What needs to be done:
The data below needs to be returned exactly, line for line.

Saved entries
»»

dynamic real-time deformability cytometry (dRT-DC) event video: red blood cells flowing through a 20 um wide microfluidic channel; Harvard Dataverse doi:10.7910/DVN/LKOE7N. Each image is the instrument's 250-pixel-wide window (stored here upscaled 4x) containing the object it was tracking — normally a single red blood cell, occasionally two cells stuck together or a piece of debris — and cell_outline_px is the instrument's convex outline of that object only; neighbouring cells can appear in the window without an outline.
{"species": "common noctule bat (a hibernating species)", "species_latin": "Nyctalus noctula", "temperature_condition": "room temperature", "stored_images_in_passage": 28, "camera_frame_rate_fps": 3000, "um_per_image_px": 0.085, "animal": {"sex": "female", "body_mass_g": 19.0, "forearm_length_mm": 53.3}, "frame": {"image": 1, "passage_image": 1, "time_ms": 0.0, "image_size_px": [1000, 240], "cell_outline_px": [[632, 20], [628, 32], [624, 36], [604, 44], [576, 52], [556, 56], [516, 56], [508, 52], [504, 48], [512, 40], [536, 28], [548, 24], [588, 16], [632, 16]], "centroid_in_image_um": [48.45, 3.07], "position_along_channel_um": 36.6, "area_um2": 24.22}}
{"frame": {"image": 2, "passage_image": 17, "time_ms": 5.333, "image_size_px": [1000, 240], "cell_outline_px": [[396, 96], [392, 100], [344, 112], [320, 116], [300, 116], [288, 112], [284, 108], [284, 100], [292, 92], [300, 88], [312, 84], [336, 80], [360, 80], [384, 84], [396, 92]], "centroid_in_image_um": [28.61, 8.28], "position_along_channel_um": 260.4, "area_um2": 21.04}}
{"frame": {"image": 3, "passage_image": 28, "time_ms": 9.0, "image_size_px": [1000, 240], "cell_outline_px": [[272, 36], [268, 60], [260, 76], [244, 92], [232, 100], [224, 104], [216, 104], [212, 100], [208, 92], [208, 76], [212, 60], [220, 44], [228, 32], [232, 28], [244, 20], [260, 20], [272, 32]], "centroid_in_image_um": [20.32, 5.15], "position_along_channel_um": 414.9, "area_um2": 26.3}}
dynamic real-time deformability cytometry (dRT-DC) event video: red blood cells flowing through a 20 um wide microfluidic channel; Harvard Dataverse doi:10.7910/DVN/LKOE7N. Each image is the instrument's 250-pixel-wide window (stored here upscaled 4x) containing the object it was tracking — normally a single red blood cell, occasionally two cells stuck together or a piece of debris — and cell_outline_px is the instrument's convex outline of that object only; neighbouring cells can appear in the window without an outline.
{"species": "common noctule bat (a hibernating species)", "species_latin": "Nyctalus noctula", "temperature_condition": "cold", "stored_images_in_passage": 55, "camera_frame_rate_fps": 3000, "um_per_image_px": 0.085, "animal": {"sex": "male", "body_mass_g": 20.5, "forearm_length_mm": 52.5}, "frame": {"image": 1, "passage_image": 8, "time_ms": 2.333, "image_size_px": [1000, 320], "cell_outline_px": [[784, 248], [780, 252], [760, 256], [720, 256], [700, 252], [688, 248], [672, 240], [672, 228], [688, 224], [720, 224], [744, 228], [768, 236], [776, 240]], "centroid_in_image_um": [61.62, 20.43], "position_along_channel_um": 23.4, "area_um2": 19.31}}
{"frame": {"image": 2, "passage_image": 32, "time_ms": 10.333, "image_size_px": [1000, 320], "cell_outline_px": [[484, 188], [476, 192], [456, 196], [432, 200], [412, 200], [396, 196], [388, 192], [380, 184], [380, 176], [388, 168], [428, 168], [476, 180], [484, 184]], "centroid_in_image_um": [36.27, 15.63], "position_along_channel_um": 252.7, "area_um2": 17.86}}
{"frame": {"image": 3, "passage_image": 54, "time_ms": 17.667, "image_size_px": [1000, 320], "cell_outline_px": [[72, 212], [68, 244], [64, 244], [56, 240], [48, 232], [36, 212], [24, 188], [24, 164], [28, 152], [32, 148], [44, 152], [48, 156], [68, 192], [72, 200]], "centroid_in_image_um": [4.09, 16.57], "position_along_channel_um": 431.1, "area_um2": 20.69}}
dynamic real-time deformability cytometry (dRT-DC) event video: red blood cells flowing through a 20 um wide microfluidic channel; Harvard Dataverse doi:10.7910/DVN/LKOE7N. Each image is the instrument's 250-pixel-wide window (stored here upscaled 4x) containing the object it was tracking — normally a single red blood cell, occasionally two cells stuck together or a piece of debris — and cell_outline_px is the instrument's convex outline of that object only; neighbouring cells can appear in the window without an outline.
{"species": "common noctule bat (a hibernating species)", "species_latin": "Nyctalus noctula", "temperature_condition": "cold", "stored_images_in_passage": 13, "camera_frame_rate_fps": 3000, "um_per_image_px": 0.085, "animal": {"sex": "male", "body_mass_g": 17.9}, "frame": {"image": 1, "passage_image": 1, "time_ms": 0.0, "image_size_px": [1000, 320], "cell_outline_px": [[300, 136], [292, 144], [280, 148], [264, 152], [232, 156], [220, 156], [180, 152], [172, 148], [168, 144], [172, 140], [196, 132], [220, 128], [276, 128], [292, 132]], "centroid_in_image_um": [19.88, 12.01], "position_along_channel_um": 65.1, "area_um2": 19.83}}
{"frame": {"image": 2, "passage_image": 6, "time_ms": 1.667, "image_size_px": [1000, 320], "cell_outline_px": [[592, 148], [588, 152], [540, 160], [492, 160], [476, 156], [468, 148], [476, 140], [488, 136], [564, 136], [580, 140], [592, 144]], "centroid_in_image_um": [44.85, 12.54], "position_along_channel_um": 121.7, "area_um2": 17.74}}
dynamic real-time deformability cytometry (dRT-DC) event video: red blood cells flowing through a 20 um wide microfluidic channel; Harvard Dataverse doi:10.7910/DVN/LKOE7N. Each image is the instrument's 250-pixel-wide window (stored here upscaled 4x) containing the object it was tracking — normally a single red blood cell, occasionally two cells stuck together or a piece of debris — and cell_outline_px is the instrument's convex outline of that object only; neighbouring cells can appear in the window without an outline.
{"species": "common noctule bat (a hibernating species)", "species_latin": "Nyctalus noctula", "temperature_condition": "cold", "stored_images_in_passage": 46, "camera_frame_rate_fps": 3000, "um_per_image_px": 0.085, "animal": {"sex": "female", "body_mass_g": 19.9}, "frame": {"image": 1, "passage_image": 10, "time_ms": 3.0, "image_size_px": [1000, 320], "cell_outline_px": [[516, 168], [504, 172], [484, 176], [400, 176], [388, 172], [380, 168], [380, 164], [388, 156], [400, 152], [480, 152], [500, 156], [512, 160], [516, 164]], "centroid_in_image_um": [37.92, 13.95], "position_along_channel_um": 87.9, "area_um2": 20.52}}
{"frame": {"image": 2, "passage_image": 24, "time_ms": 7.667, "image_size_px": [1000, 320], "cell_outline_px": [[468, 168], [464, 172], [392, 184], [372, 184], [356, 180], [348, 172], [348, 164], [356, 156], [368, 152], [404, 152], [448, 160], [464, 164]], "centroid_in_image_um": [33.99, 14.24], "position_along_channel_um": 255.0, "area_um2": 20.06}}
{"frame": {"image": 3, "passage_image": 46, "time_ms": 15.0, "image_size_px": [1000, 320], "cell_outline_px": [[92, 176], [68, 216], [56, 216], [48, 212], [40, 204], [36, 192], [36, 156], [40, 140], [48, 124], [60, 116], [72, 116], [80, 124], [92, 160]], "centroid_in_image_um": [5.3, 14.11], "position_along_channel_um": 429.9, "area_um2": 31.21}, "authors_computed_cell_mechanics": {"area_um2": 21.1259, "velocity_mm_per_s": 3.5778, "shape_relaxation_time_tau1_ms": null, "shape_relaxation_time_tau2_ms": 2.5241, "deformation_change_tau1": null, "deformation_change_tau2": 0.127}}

««

In response:
dynamic real-time deformability cytometry (dRT-DC) event video: red blood cells flowing through a 20 um wide microfluidic channel; Harvard Dataverse doi:10.7910/DVN/LKOE7N. Each image is the instrument's 250-pixel-wide window (stored here upscaled 4x) containing the object it was tracking — normally a single red blood cell, occasionally two cells stuck together or a piece of debris — and cell_outline_px is the instrument's convex outline of that object only; neighbouring cells can appear in the window without an outline.
{"species": "common noctule bat (a hibernating species)", "species_latin": "Nyctalus noctula", "temperature_condition": "room temperature", "stored_images_in_passage": 28, "camera_frame_rate_fps": 3000, "um_per_image_px": 0.085, "animal": {"sex": "female", "body_mass_g": 19.0, "forearm_length_mm": 53.3}, "frame": {"image": 1, "passage_image": 1, "time_ms": 0.0, "image_size_px": [1000, 240], "cell_outline_px": [[632, 20], [628, 32], [624, 36], [604, 44], [576, 52], [556, 56], [516, 56], [508, 52], [504, 48], [512, 40], [536, 28], [548, 24], [588, 16], [632, 16]], "centroid_in_image_um": [48.45, 3.07], "position_along_channel_um": 36.6, "area_um2": 24.22}}
{"frame": {"image": 2, "passage_image": 17, "time_ms": 5.333, "image_size_px": [1000, 240], "cell_outline_px": [[396, 96], [392, 100], [344, 112], [320, 116], [300, 116], [288, 112], [284, 108], [284, 100], [292, 92], [300, 88], [312, 84], [336, 80], [360, 80], [384, 84], [396, 92]], "centroid_in_image_um": [28.61, 8.28], "position_along_channel_um": 260.4, "area_um2": 21.04}}
{"frame": {"image": 3, "passage_image": 28, "time_ms": 9.0, "image_size_px": [1000, 240], "cell_outline_px": [[272, 36], [268, 60], [260, 76], [244, 92], [232, 100], [224, 104], [216, 104], [212, 100], [208, 92], [208, 76], [212, 60], [220, 44], [228, 32], [232, 28], [244, 20], [260, 20], [272, 32]], "centroid_in_image_um": [20.32, 5.15], "position_along_channel_um": 414.9, "area_um2": 26.3}}
dynamic real-time deformability cytometry (dRT-DC) event video: red blood cells flowing through a 20 um wide microfluidic channel; Harvard Dataverse doi:10.7910/DVN/LKOE7N. Each image is the instrument's 250-pixel-wide window (stored here upscaled 4x) containing the object it was tracking — normally a single red blood cell, occasionally two cells stuck together or a piece of debris — and cell_outline_px is the instrument's convex outline of that object only; neighbouring cells can appear in the window without an outline.
{"species": "common noctule bat (a hibernating species)", "species_latin": "Nyctalus noctula", "temperature_condition": "cold", "stored_images_in_passage": 55, "camera_frame_rate_fps": 3000, "um_per_image_px": 0.085, "animal": {"sex": "male", "body_mass_g": 20.5, "forearm_length_mm": 52.5}, "frame": {"image": 1, "passage_image": 8, "time_ms": 2.333, "image_size_px": [1000, 320], "cell_outline_px": [[784, 248], [780, 252], [760, 256], [720, 256], [700, 252], [688, 248], [672, 240], [672, 228], [688, 224], [720, 224], [744, 228], [768, 236], [776, 240]], "centroid_in_image_um": [61.62, 20.43], "position_along_channel_um": 23.4, "area_um2": 19.31}}
{"frame": {"image": 2, "passage_image": 32, "time_ms": 10.333, "image_size_px": [1000, 320], "cell_outline_px": [[484, 188], [476, 192], [456, 196], [432, 200], [412, 200], [396, 196], [388, 192], [380, 184], [380, 176], [388, 168], [428, 168], [476, 180], [484, 184]], "centroid_in_image_um": [36.27, 15.63], "position_along_channel_um": 252.7, "area_um2": 17.86}}
{"frame": {"image": 3, "passage_image": 54, "time_ms": 17.667, "image_size_px": [1000, 320], "cell_outline_px": [[72, 212], [68, 244], [64, 244], [56, 240], [48, 232], [36, 212], [24, 188], [24, 164], [28, 152], [32, 148], [44, 152], [48, 156], [68, 192], [72, 200]], "centroid_in_image_um": [4.09, 16.57], "position_along_channel_um": 431.1, "area_um2": 20.69}}
dynamic real-time deformability cytometry (dRT-DC) event video: red blood cells flowing through a 20 um wide microfluidic channel; Harvard Dataverse doi:10.7910/DVN/LKOE7N. Each image is the instrument's 250-pixel-wide window (stored here upscaled 4x) containing the object it was tracking — normally a single red blood cell, occasionally two cells stuck together or a piece of debris — and cell_outline_px is the instrument's convex outline of that object only; neighbouring cells can appear in the window without an outline.
{"species": "common noctule bat (a hibernating species)", "species_latin": "Nyctalus noctula", "temperature_condition": "cold", "stored_images_in_passage": 13, "camera_frame_rate_fps": 3000, "um_per_image_px": 0.085, "animal": {"sex": "male", "body_mass_g": 17.9}, "frame": {"image": 1, "passage_image": 1, "time_ms": 0.0, "image_size_px": [1000, 320], "cell_outline_px": [[300, 136], [292, 144], [280, 148], [264, 152], [232, 156], [220, 156], [180, 152], [172, 148], [168, 144], [172, 140], [196, 132], [220, 128], [276, 128], [292, 132]], "centroid_in_image_um": [19.88, 12.01], "position_along_channel_um": 65.1, "area_um2": 19.83}}
{"frame": {"image": 2, "passage_image": 6, "time_ms": 1.667, "image_size_px": [1000, 320], "cell_outline_px": [[592, 148], [588, 152], [540, 160], [492, 160], [476, 156], [468, 148], [476, 140], [488, 136], [564, 136], [580, 140], [592, 144]], "centroid_in_image_um": [44.85, 12.54], "position_along_channel_um": 121.7, "area_um2": 17.74}}
dynamic real-time deformability cytometry (dRT-DC) event video: red blood cells flowing through a 20 um wide microfluidic channel; Harvard Dataverse doi:10.7910/DVN/LKOE7N. Each image is the instrument's 250-pixel-wide window (stored here upscaled 4x) containing the object it was tracking — normally a single red blood cell, occasionally two cells stuck together or a piece of debris — and cell_outline_px is the instrument's convex outline of that object only; neighbouring cells can appear in the window without an outline.
{"species": "common noctule bat (a hibernating species)", "species_latin": "Nyctalus noctula", "temperature_condition": "cold", "stored_images_in_passage": 46, "camera_frame_rate_fps": 3000, "um_per_image_px": 0.085, "animal": {"sex": "female", "body_mass_g": 19.9}, "frame": {"image": 1, "passage_image": 10, "time_ms": 3.0, "image_size_px": [1000, 320], "cell_outline_px": [[516, 168], [504, 172], [484, 176], [400, 176], [388, 172], [380, 168], [380, 164], [388, 156], [400, 152], [480, 152], [500, 156], [512, 160], [516, 164]], "centroid_in_image_um": [37.92, 13.95], "position_along_channel_um": 87.9, "area_um2": 20.52}}
{"frame": {"image": 2, "passage_image": 24, "time_ms": 7.667, "image_size_px": [1000, 320], "cell_outline_px": [[468, 168], [464, 172], [392, 184], [372, 184], [356, 180], [348, 172], [348, 164], [356, 156], [368, 152], [404, 152], [448, 160], [464, 164]], "centroid_in_image_um": [33.99, 14.24], "position_along_channel_um": 255.0, "area_um2": 20.06}}
{"frame": {"image": 3, "passage_image": 46, "time_ms": 15.0, "image_size_px": [1000, 320], "cell_outline_px": [[92, 176], [68, 216], [56, 216], [48, 212], [40, 204], [36, 192], [36, 156], [40, 140], [48, 124], [60, 116], [72, 116], [80, 124], [92, 160]], "centroid_in_image_um": [5.3, 14.11], "position_along_channel_um": 429.9, "area_um2": 31.21}, "authors_computed_cell_mechanics": {"area_um2": 21.1259, "velocity_mm_per_s": 3.5778, "shape_relaxation_time_tau1_ms": null, "shape_relaxation_time_tau2_ms": 2.5241, "deformation_change_tau1": null, "deformation_change_tau2": 0.127}}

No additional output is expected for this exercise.